(Source data begins)
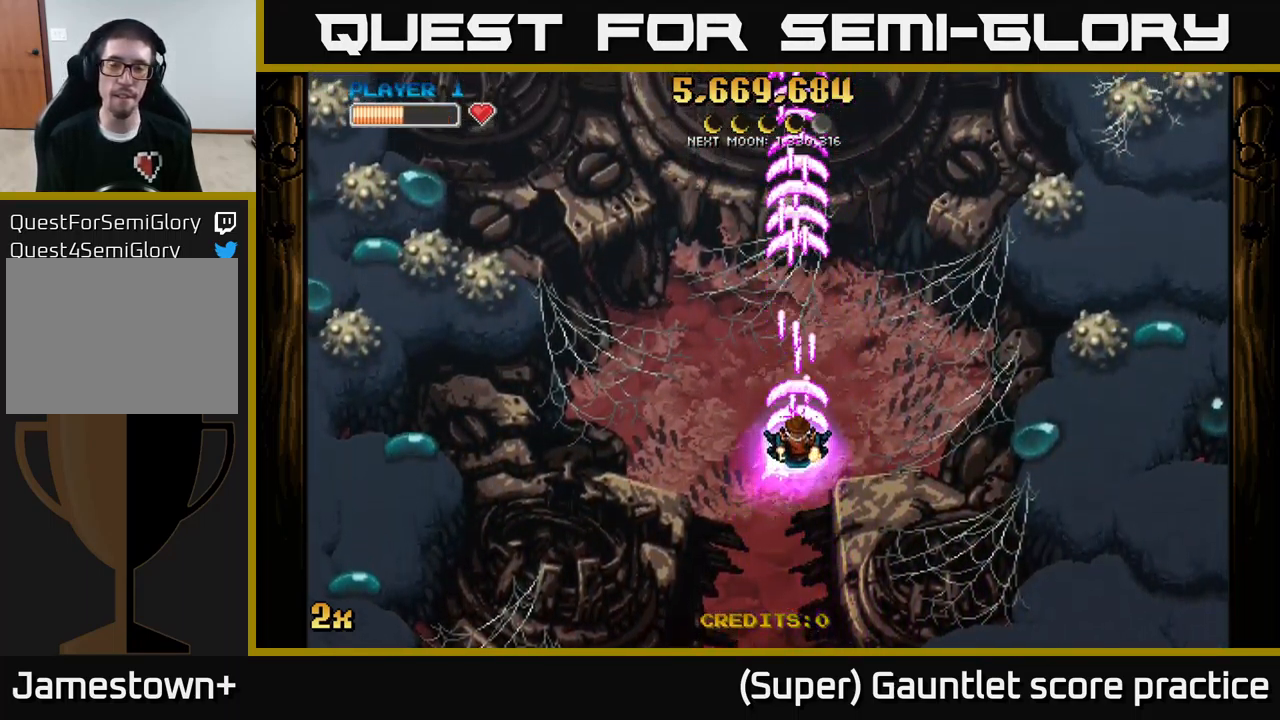
{"buttons": ["A"], "left_stick": "down", "events": [[50, "left_stick", "center"], [100, "left_stick", "down"]]}
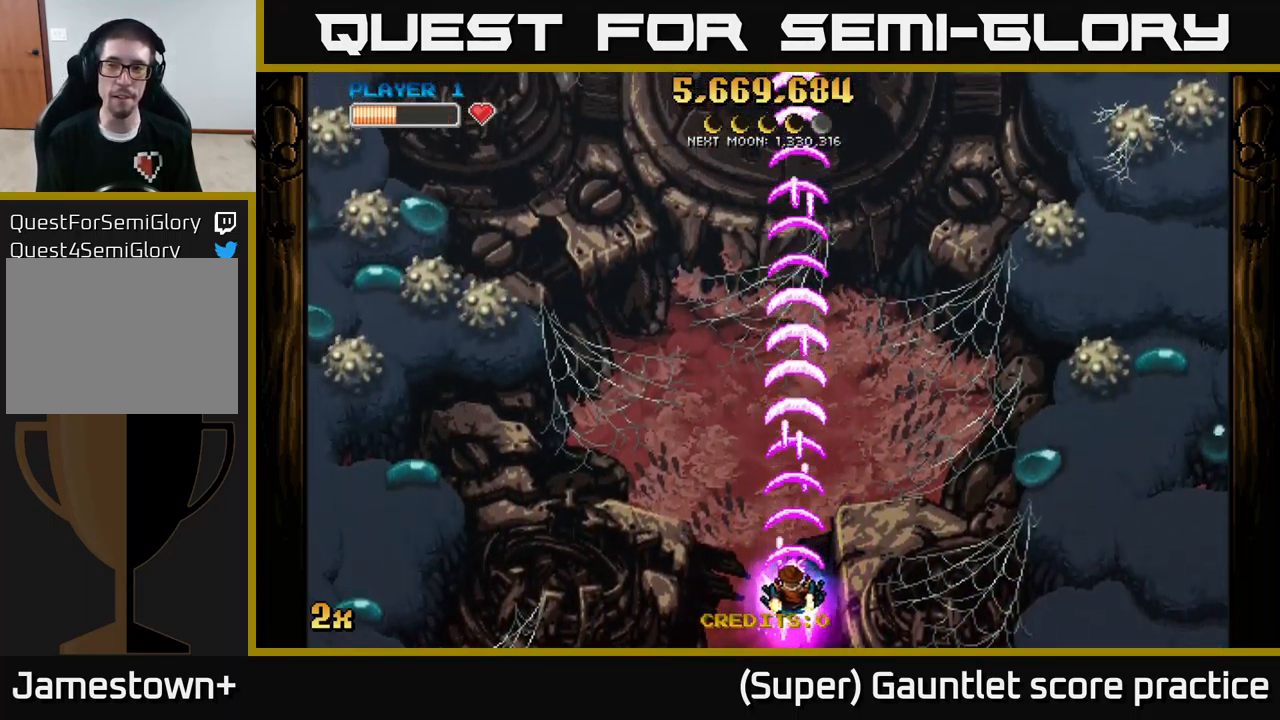
{"buttons": ["A"], "left_stick": "center", "events": [[167, "left_stick", "center"]]}
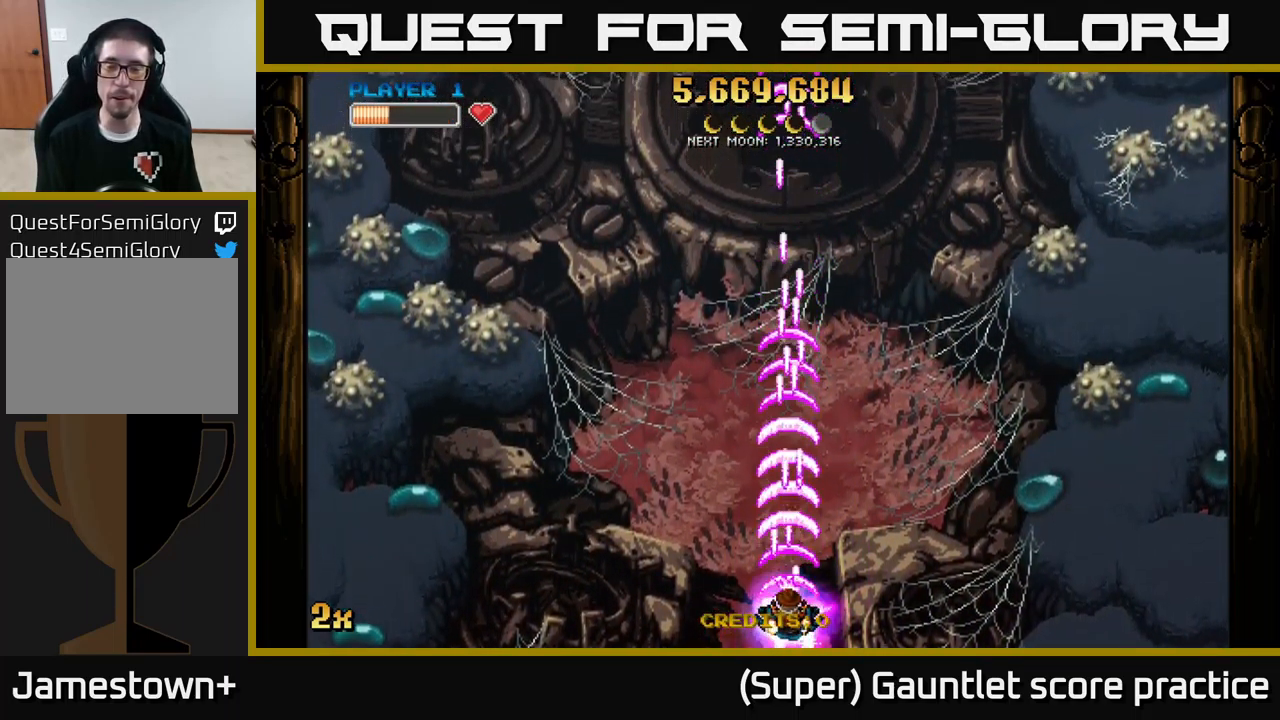
{"buttons": ["A"], "left_stick": "center", "events": []}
(Source data ends)
* [Problem to solve] With the pictures removed, copy the data above word for word.

* [Task result]
{"buttons": ["A"], "left_stick": "down", "events": [[50, "left_stick", "center"], [100, "left_stick", "down"]]}
{"buttons": ["A"], "left_stick": "center", "events": [[167, "left_stick", "center"]]}
{"buttons": ["A"], "left_stick": "center", "events": []}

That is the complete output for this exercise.